• **The data**:
◆ ◆ ◆ ◆ ◆
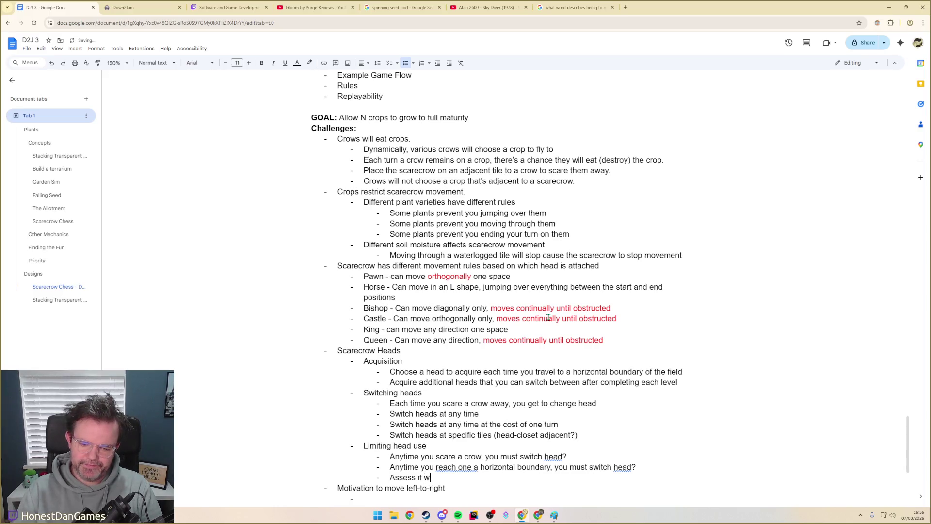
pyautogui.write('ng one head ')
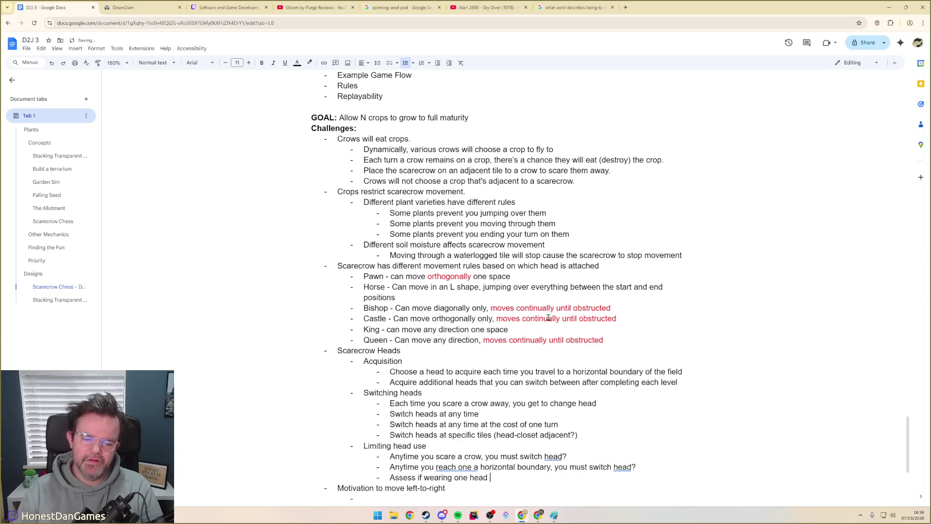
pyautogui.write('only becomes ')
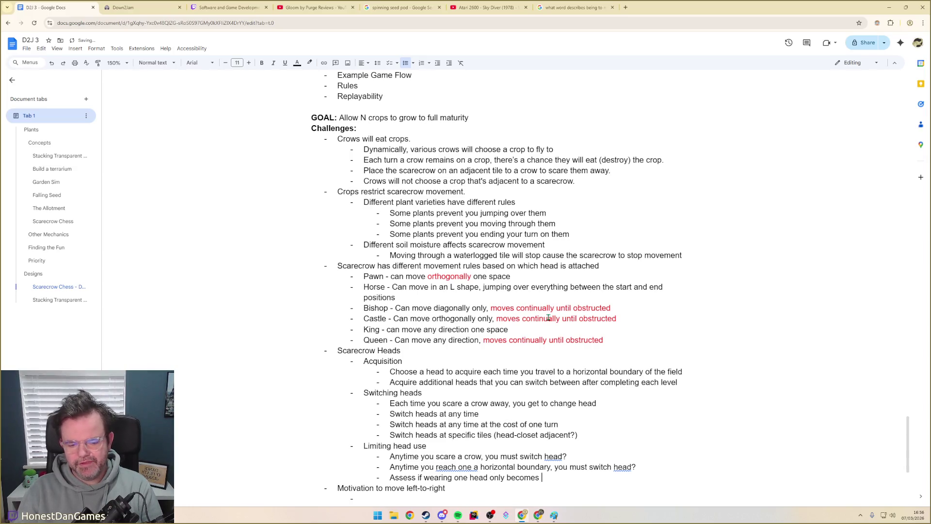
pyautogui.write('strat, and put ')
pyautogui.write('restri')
◆ ◆ ◆ ◆ ◆
• **Requirement**: Starting at the line with "pyautogui.write('strat, and put ')", copy every line down to the last one above, exactly as written and with nothing else.

• **Answer to the exercise**:
pyautogui.write('strat, and put ')
pyautogui.write('restri')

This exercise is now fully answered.